Could Marijuana Dispensaries Reduce Crime in Neighborhoods?
The Journal of Urban Economics recently released a study suggesting that medical marijuana dispensaries make surrounding neighborhoods safer. The first of its kind research was conducted by researchers at the University of California, Irvine and their study concluded that the closure of a dispensary resulted in a 12% increase in neighborhood crime.
The researchers’ findings fly in the face of conventional wisdom that cannabis dispensaries contribute to local crime. “Given all the pretty strong rhetoric about dispensaries generating or at least attracting crime, it was not the result we expected,” said Mireille Jacobson, a health economics professor at UCI and one of the study’s authors. “But I feel comfortable saying it’s very unlikely that these places are crime magnets.”
The researchers concluded their findings after poring over police arrest, property crime, and auto break-in reports that were filed in Los Angeles after the city ordered the closure of roughly 70% of the nearly 600 dispensaries that were operating in L.A. at that time.
If conventional wisdom holds true that marijuana dispensaries are magnets for crime then we would expect to see a decrease in crime once the dispensaries closed. What the researchers found was just the opposite.
Instead, Jacobson and her team found an immediate increase in larceny, property crimes and auto break-ins in the areas where dispensaries were forced to close as compared to neighborhoods where dispensaries remained open.
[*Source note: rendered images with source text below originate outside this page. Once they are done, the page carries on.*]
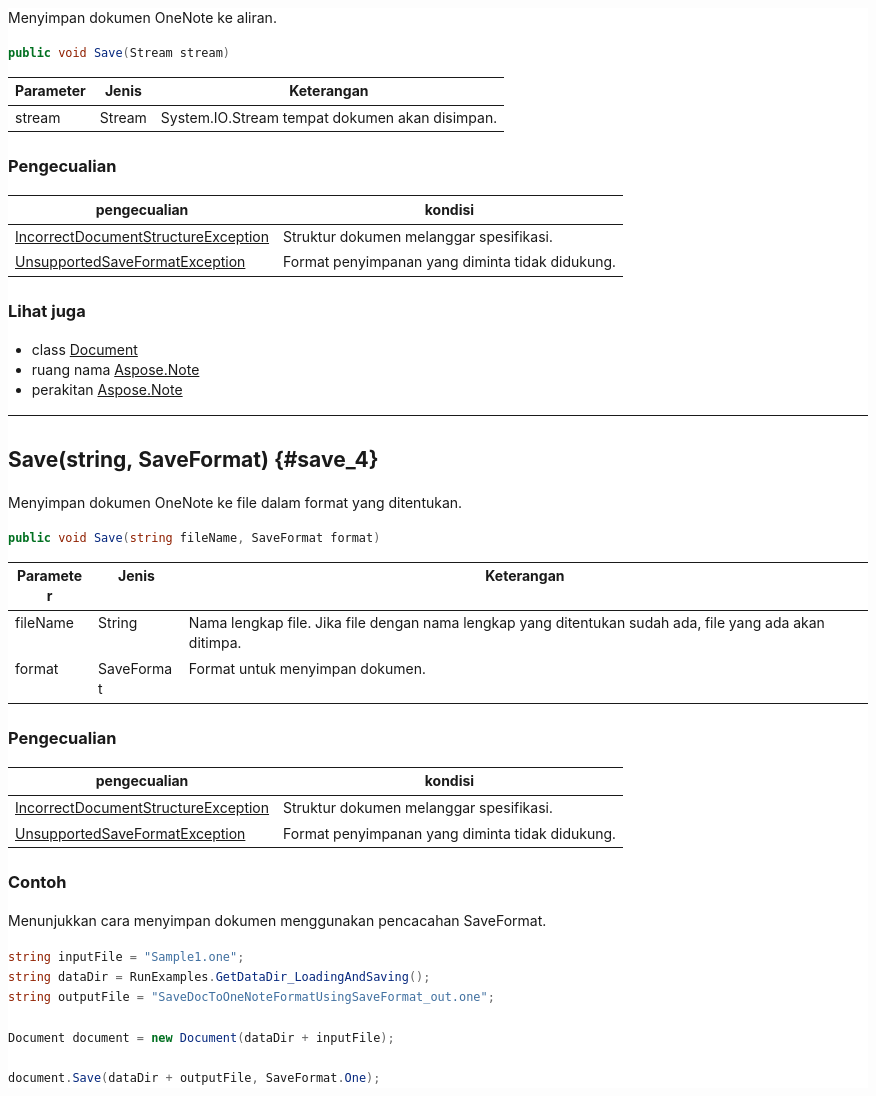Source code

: Menyimpan dokumen OneNote ke aliran.

```csharp
public void Save(Stream stream)
```

| Parameter | Jenis | Keterangan |
| --- | --- | --- |
| stream | Stream | System.IO.Stream tempat dokumen akan disimpan. |

### Pengecualian

| pengecualian | kondisi |
| --- | --- |
| [IncorrectDocumentStructureException](../../incorrectdocumentstructureexception/) | Struktur dokumen melanggar spesifikasi. |
| [UnsupportedSaveFormatException](../../unsupportedsaveformatexception/) | Format penyimpanan yang diminta tidak didukung. |

### Lihat juga

* class [Document](../)
* ruang nama [Aspose.Note](../../document/)
* perakitan [Aspose.Note](../../../)

---

## Save(string, SaveFormat) {#save_4}

Menyimpan dokumen OneNote ke file dalam format yang ditentukan.

```csharp
public void Save(string fileName, SaveFormat format)
```

| Parameter | Jenis | Keterangan |
| --- | --- | --- |
| fileName | String | Nama lengkap file. Jika file dengan nama lengkap yang ditentukan sudah ada, file yang ada akan ditimpa. |
| format | SaveFormat | Format untuk menyimpan dokumen. |

### Pengecualian

| pengecualian | kondisi |
| --- | --- |
| [IncorrectDocumentStructureException](../../incorrectdocumentstructureexception/) | Struktur dokumen melanggar spesifikasi. |
| [UnsupportedSaveFormatException](../../unsupportedsaveformatexception/) | Format penyimpanan yang diminta tidak didukung. |

### Contoh

Menunjukkan cara menyimpan dokumen menggunakan pencacahan SaveFormat.

```csharp
string inputFile = "Sample1.one";
string dataDir = RunExamples.GetDataDir_LoadingAndSaving();
string outputFile = "SaveDocToOneNoteFormatUsingSaveFormat_out.one";

Document document = new Document(dataDir + inputFile);

document.Save(dataDir + outputFile, SaveFormat.One);
```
Within a third of a mile surrounding a closed dispensary, property crimes increased by 12 to 14 percent. At a fourth of a mile out, low-level crimes increased by 14 to 16 percent. Even closer in, at an eighth of a mile, crime jumped 23 to 24 percent once dispensaries closed.
With these statistics in hand we can see an immediate increase in crime around the dispensaries that were ordered to be closed versus the dispensaries that were allowed to stay open. The researchers concluded that “the increase [in crime] is specific to the type of crime most plausibly deterred by bystanders, and is correlated with neighborhood walkability. … A likely … mechanism is that ‘eyes upon the street’ deter some types of crime.”
This isn’t the first, nor will it be the last time, that conventional wisdom is wrong. Dispensaries appear to positively impact the safety of neighborhoods, similarly in the same way restaurants and retail shops do. Property crime and robberies from cars were the most reported crimes committed by marijuana dispensaries and restaurant closures, the study said. This is most likely because these types of crimes are heavily deterred by frequent foot traffic. When restaurants and dispensaries reopened, crime was immediately reduced.
Also, dispensaries typically feature security cameras and security guards, which may help to deter crime. Some larger scale dispensaries even have their own force of armed guards patrolling their businesses 24 hours a day.
Researcher, Mireille Jacobson, states “the connection between restaurants and [medical marijuana dispensaries] is that they both contribute to the ‘walkability score’ of a given area. Areas with higher scores have more ‘eyes upon the street’ a factor that is proven to deter some types of crimes.”
We are facing a new world of possibilities with marijuana legalization. In an apparent sign of things to come, it appears that cities with marijuana dispensaries are not seeing any increase in crime rates through marijuana legalization, in fact, cities are seeing lower crime rates, and there are good reasons for that: with legalization we’re really beginning to cripple the criminal market, which is where violence actually occurs.